Laut britischen Medien sollen Funktionäre und Mittelsmänner aus bis zu 54 Ländern gegen IOC-Regeln verstoßen haben, indem sie aus London erhaltene nationale Kartenkontingente zum Teil zu Wucherpreisen auf dem Schwarzmarkt weiterverkaufen. Der Generalsekretär des Nationalen Olympischen Komitees (NOK) der Ukraine ist bereits zurückgetreten.
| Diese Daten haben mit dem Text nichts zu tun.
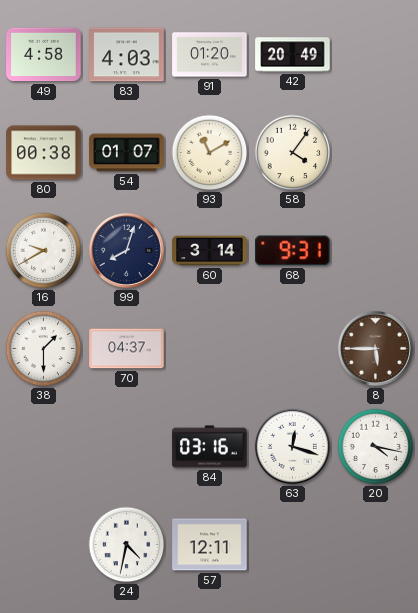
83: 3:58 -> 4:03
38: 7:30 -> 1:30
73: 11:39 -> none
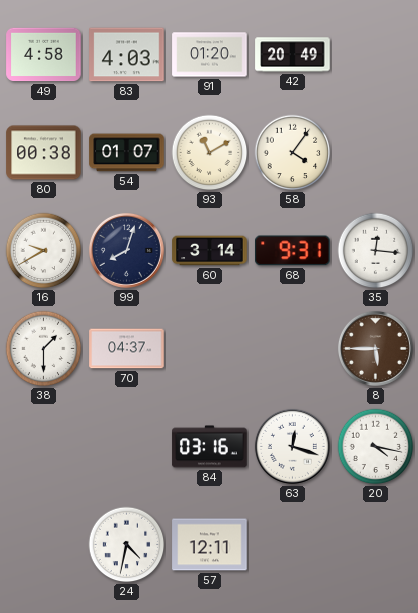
35: none -> 12:16
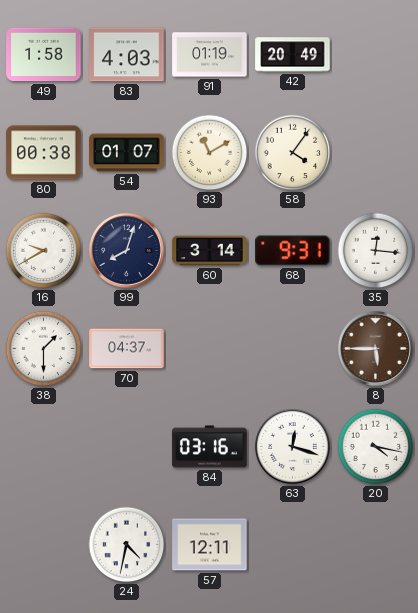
49: 4:58 -> 1:58
91: 01:20 -> 01:19
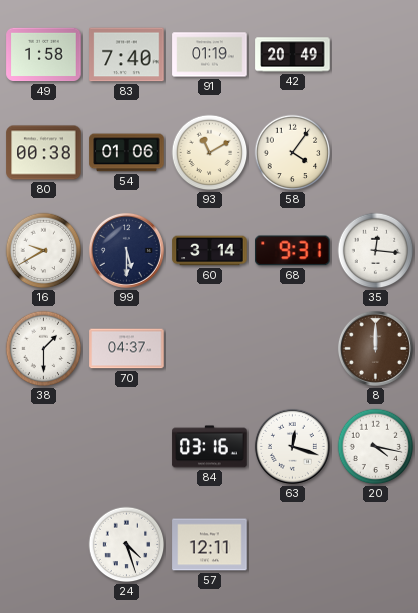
83: 4:03 -> 7:40
54: 01:07 -> 01:06
99: 8:03 -> 5:30
8: 5:45 -> 12:00
24: 4:32 -> 4:27
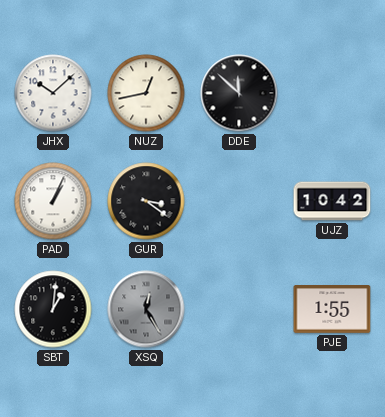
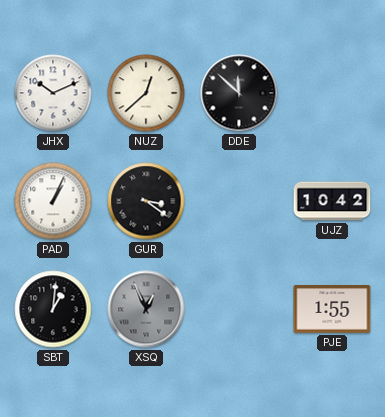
JHX: 10:08 -> 10:11
NUZ: 12:43 -> 12:38
XSQ: 12:25 -> 12:56
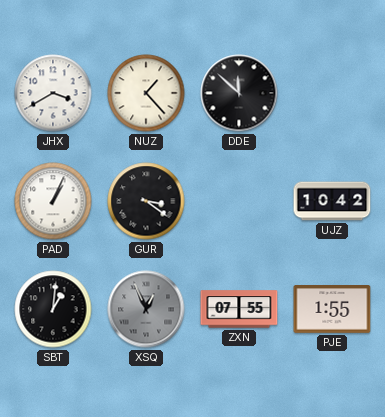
JHX: 10:11 -> 3:40
NUZ: 12:38 -> 1:23
ZXN: none -> 07:55
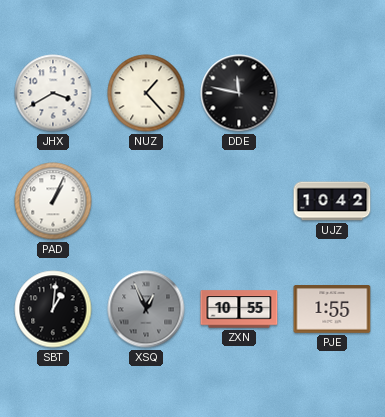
DDE: 11:52 -> 11:47
GUR: 3:21 -> none
ZXN: 07:55 -> 10:55
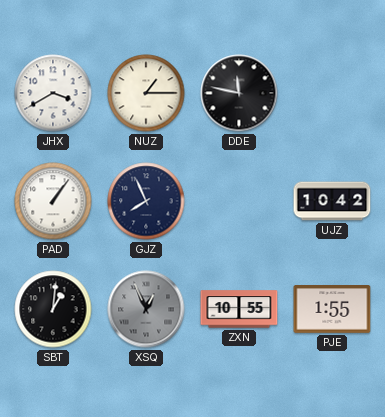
NUZ: 1:23 -> 1:15
PAD: 1:04 -> 1:06
GJZ: none -> 7:56
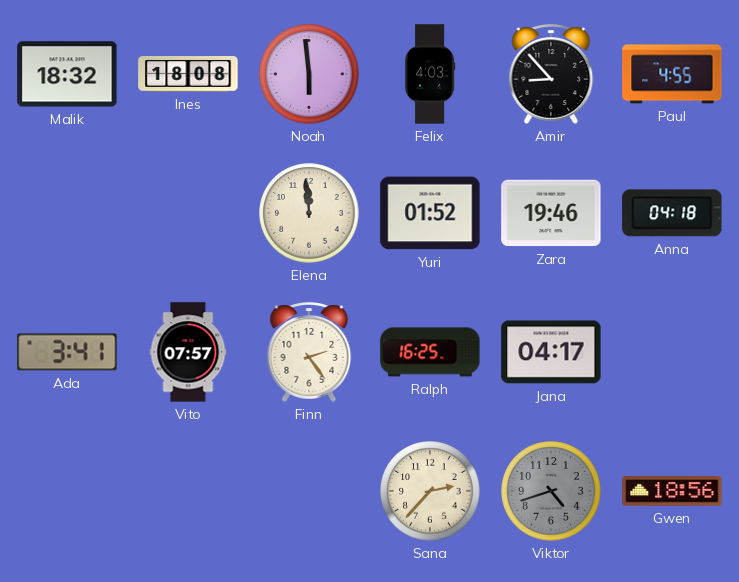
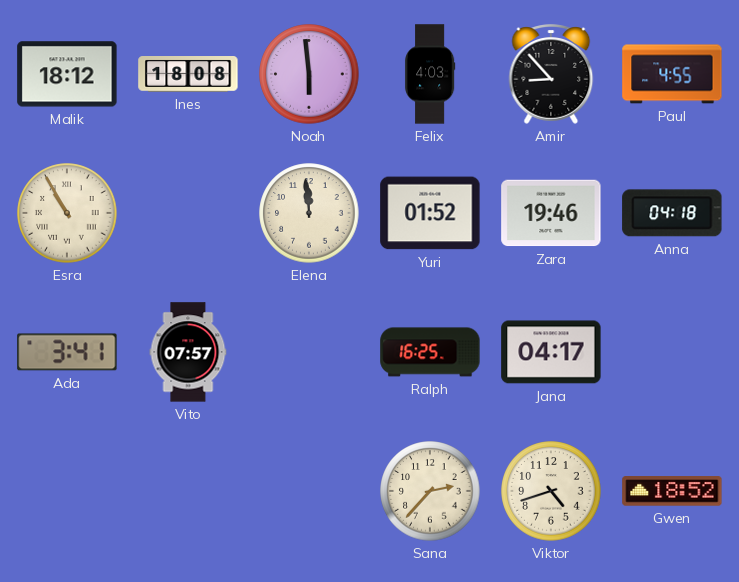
Malik: 18:32 -> 18:12
Esra: none -> 10:55
Finn: 2:24 -> none
Viktor dial: grey -> cream
Gwen: 18:56 -> 18:52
Nun hat IOC-Präsident Jacques Rogge bis Ende September Klarheit angekündigt. Dass nach Berichten der an der Aufdeckung beteiligten Zeitungen bis zu 54 Nationen die IOC-Regeln gebrochen haben, wollte das Komitee bisher nicht bestätigen. Würde es stimmen, wären mehr als 25 Prozent der teilnehmenden Länder in den Skandal verwickelt. Insgesamt sind in London 204 Nationen mit 10.500 Athleten am Start.
Rogge sagte am Samstag bei seiner ersten Pressekonferenz am Olympia-Schauplatz: "Unser Ethik-Ausschuss hat eine riesige Menge Daten von der 'Sunday Times' erhalten. Mehr als 20 Personen sind involviert, darüber hinaus sehr viele Wiederverkäufer. Wir werden bis Ende September Antwort haben auf die Fragen, die ihnen allen auf Weisung des Verteidigungsministeriums gestellt werden." Informationen werden auch vom offiziellen Ticket-Wiederverkäufer (ATR) erwartet. "Die Anhörungen aller Beteiligten werden stattfinden", sagte IOC-Sprecher Mark Adams.
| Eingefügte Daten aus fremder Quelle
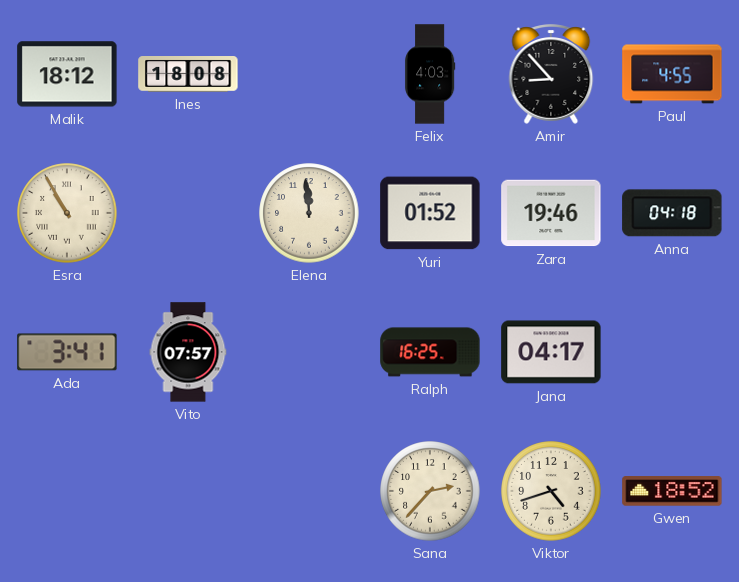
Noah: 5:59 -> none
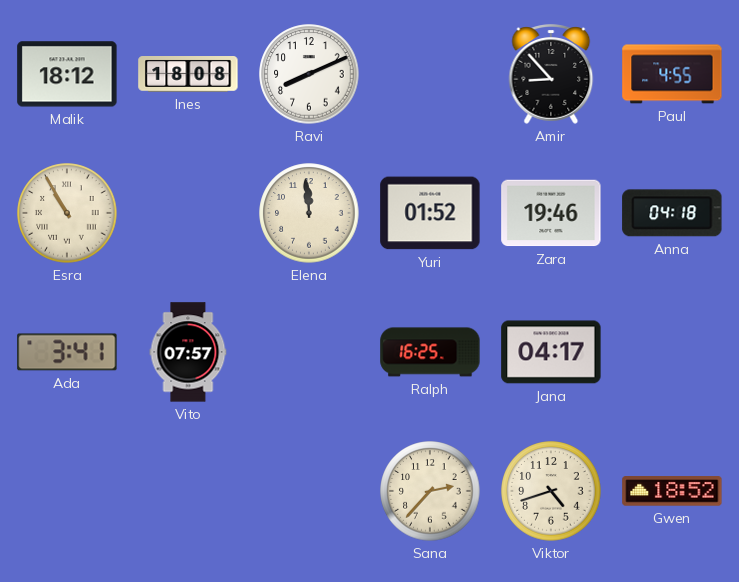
Ravi: none -> 8:11
Felix: 4:03 -> none
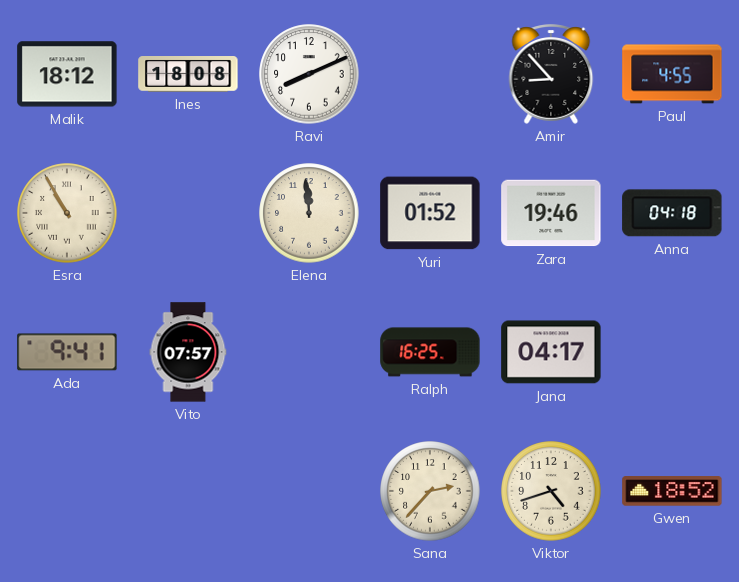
Ada: 3:41 -> 9:41
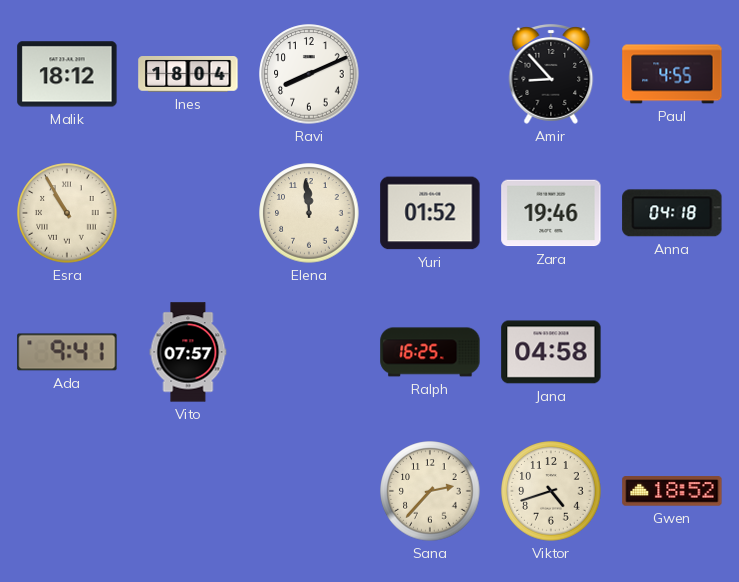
Ines: 18:08 -> 18:04
Jana: 04:17 -> 04:58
"Sunday Times" hatte im Juni Hinweise auf illegalen Ticketverkauf geliefert
Hinweise auf den illegalen Verkauf hatte die "Sunday Times" bereits im Juni geliefert. Die Zeitung hatte berichtet, dass Mitglieder Nationaler Olympischer Komitees Eintrittskarten teilweise für das Zehnfache des eigentlichen Preises auf dem Schwarzmarkt angeboten hätten.
Bereits Ende Mai hatte die BBC über verbotene Ticketverkäufe berichtet. Als Folge trat der NOK-Generalsekretär der Ukraine zurück. Wladimir Geraschtschenko soll 100 der 2900 für die Ukraine bestimmten Eintrittskarten für die Sommerspiele auf dem Schwarzmarkt angeboten haben. Ein Journalist hatte sich damals bei dem seit 1997 als NOK-Generalsekretär amtierenden Geraschtschenko als Schwarzmarkthändler ausgegeben und über einen möglichen Ticket-Deal gesprochen. Geraschtschenko sagte damals, er ziehe Bargeld als Zahlungsmittel vor.
Das IOC hatte im Juni erklärt: "Die Beteiligten werden in angemessener Weise zur Rechenschaft gezogen. Die NOKs sind autonome Organisationen, aber das IOC wird nicht zögern, die härtesten Sanktionen auszusprechen, sollten sich die Vorwürfe bestätigen."
Nach IOC-Regularien dürfen die NOKs die ihnen zur Verfügung gestellten Tickets nur im eigenen Land verkaufen, entweder selbständig oder über autorisierte Händler. Der auf der Eintrittskarte vermerkte Preis darf dabei um maximal 20 Prozent erhöht werden.